> _Electronic design files_:
# # # # # # #
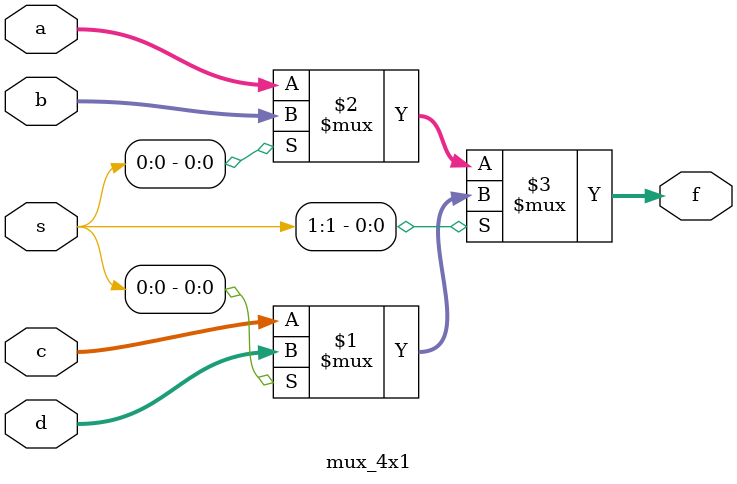
<source format=v>
`timescale 1ns / 1ps


module mux_4x1(
    input [3:0]a,
    input [3:0]b,
    input [3:0]c,
    input [3:0]d,
    input [2:0]s,
    output [3:0]f
    );
    assign f = s[1]? ( s[0]? d : c ) : ( s[0] ? b : a ) ;

endmodule

</source>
# # # # # # #
> _WHAT THIS TASK INVOLVES_:
Using the records above, find and show each line with the string "input".

> _EXPECTED ANSWER_:
    input [3:0]a,
    input [3:0]b,
    input [3:0]c,
    input [3:0]d,
    input [2:0]s,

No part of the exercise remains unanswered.